The implications for LP secondaries trades would be immense. Buyers possessing such a capability could sidestep auction processes and make serious offers for portfolios before competitors have even fired up their laptops. Intermediaries whose clients are in need of a quick sale process may be incentivised to approach firms with such capabilities first, rather than launch a lengthy fully fledged auction.

As of mid-June 2023, Secondaries Investor has not directly seen any tangible examples of how artificial intelligence and machine learning can be applied to LP secondaries trades. This doesn’t mean there aren’t firms in the market attempting to do so.

As we reported this week, Clipway, a London-headquartered investment firm, has assembled a high-profile team of former Ardian, Coller Capital and Rothschild Five Arrows executives to launch what Secondaries Investor understands is an AI-driven approach to pricing LP portfolios. Clipway is understood to be eyeing a $1 billion first close on its debut fund by the end of the summer. We’ll be keeping our eye on this firm closely.

Clipway won’t have been the first to apply technology to LP portfolio trades and it likely won’t be the last. Swiss asset manager Bellevue, which launched an LP secondaries business in January with the hire of a trio from Partners Group, says it uses “sophisticated quantitative financial modelling and valuation tools” and the “systematic gathering of a multitude of data points” to enable it to more efficiently analyse portfolios of fund interests and price them.

On the intermediary side, Secondaries Investor is aware of at least one large advisory firm that uses data analytics internally for LP portfolio pricing.
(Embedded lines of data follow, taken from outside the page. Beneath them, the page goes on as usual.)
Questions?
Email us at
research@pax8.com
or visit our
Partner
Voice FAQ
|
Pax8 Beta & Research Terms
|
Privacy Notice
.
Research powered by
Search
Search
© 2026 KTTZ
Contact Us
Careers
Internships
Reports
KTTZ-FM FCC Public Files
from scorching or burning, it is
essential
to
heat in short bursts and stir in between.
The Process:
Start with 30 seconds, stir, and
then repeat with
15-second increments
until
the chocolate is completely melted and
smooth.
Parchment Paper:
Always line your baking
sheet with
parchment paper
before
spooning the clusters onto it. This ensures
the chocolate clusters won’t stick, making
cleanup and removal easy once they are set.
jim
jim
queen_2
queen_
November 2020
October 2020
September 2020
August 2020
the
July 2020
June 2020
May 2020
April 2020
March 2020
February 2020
At least one new entrant appears to be doing this too: Tap, a digital trading platform for LP secondaries, says its pricing database and tech offering helps broaden the number of potential buyers of a fund stake, although Secondaries Investor does not have specific details of how this works.

Before those without an AI-driven secondaries-focused tool throw in the towel, it’s worth remembering that the secondaries market remains a human and relationship-driven one. There is non-public information that is not available to AI; qualitative information about a portfolio or fund manager that can’t be captured in an algorithm; and the commercial reality that a deal might not always be won by the fastest mover or the highest bidder.

That said, the LP portfolio market is ripe for tech disruption in multiple areas. Legal processes surrounding transfers remain inefficient and cumbersome; non-disclosure agreements can still take up to three weeks to clear; updating the data room of a portfolio of fund stakes can be tedious, clerical work if not outsourced to a third-party.

Firms that successfully deploy any form of technology to an inefficient financial market will have history on their side. With generative AI evolving every day, there’s every chance the LP secondaries market will look somewhat different in a year from now.